Geckin Büsra, Zoodsma Martijn, Kilic Gizem, Debisarun Priya A, Rakshit Srabanti, Adiga Vasista, Ahmed Asma, Parthiban Chaitra, Kumar Nirutha Chetan, D'Souza George, Baltissen Marijke P, Martens Joost H A, Domínguez-Andrés Jorge, Li Yang, Vyakarnam Annapurna, Netea Mihai G
Department of Internal Medicine, Radboud Center for Infectious Diseases, Radboud University Medical Centre, Nijmegen, The Netherlands.
Radboud Institute for Molecular Life Sciences, Radboud University Medical Center, Nijmegen, The Netherlands.
Microbiol Spectr. 2023 Feb 13;11(2):e0023123. doi: 10.1128/spectrum.00231-23.
During the coronavirus disease 2019 (COVID-19) pandemic, large differences in susceptibility and mortality due to severe acute respiratory syndrome coronavirus 2 (SARS-CoV-2) infection have been reported between populations in Europe and South Asia. While both host and environmental factors (including Mycobacterium bovis BCG vaccination) have been proposed to explain this, the potential biological substrate of these differences is unknown. We purified peripheral blood mononuclear cells from individuals living in India and the Netherlands at baseline and 10 to 12 weeks after BCG vaccination. We compared chromatin accessibility between the two populations at baseline, as well as gene transcription profiles and cytokine production capacities upon stimulation. The chromatin accessibility of genes important for adaptive immunity was higher in the Indians than in the Europeans, while the latter had more accessible chromatin regions in genes of the innate immune system. At the transcriptional level, we observed that the Indian volunteers displayed a more tolerant immune response to stimulation, in contrast to a more exaggerated response in the Europeans. BCG vaccination strengthened the tolerance program in the Indians but not in the Europeans. These differences may partly explain the different impact of COVID-19 on the two populations. In this study, we assessed the differences in immune responses in individuals from India and Europe.
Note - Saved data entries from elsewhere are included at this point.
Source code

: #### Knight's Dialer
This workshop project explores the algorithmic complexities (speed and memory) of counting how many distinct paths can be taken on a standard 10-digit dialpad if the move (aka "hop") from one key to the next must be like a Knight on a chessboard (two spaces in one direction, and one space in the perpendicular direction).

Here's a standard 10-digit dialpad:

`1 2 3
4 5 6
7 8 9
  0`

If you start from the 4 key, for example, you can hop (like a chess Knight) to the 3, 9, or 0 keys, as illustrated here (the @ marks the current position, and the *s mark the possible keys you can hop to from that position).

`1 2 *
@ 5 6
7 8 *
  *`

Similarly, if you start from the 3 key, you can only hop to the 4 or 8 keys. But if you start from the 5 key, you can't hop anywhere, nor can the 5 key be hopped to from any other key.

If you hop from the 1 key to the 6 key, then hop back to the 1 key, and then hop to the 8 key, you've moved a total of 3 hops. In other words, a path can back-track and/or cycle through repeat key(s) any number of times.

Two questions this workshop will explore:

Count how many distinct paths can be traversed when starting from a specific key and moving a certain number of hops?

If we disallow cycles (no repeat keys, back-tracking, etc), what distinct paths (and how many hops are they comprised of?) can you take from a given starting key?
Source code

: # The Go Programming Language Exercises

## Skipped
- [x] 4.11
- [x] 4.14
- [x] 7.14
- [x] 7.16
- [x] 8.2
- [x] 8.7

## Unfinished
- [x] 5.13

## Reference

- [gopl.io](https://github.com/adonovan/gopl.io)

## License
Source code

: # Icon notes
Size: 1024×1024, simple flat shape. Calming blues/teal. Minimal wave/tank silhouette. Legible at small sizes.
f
This aspect is of great relevance, because of the described differences in morbidity and mortality between India and Europe during the pandemic. We found a significant difference in chromatin accessibility in immune cells from the two populations, followed by a more balanced and effective response in individuals from India. These exciting findings represent a very important piece of the puzzle for understanding the COVID-19 pandemic at a global level.
在2019年冠状病毒病(COVID-19)大流行期间,有报道称欧洲和南亚人群在感染严重急性呼吸综合征冠状病毒2(SARS-CoV-2)后的易感性和死亡率存在巨大差异。虽然宿主和环境因素(包括卡介苗接种)都被认为可以解释这种差异,但其潜在的生物学基础尚不清楚。我们在基线时以及卡介苗接种后10至12周,从生活在印度和荷兰的个体中纯化外周血单核细胞。我们比较了两个群体在基线时的染色质可及性,以及刺激后的基因转录谱和细胞因子产生能力。对适应性免疫重要的基因的染色质可及性在印度人中高于欧洲人,而后者在先天免疫系统基因中有更多可及的染色质区域。在转录水平上,我们观察到印度志愿者对刺激表现出更耐受的免疫反应,而欧洲人的反应则更为夸张。卡介苗接种增强了印度人的耐受程序,但在欧洲人中没有。这些差异可能部分解释了COVID-19对这两个人群的不同影响。在这项研究中,我们评估了来自印度和欧洲的个体在免疫反应上的差异。这一方面具有重要意义,因为在大流行期间印度和欧洲在发病率和死亡率方面存在上述差异。我们发现这两个人群的免疫细胞在染色质可及性方面存在显著差异,随后印度个体的反应更为平衡和有效。这些令人兴奋的发现是在全球层面理解COVID-19大流行这一难题中非常重要的一部分。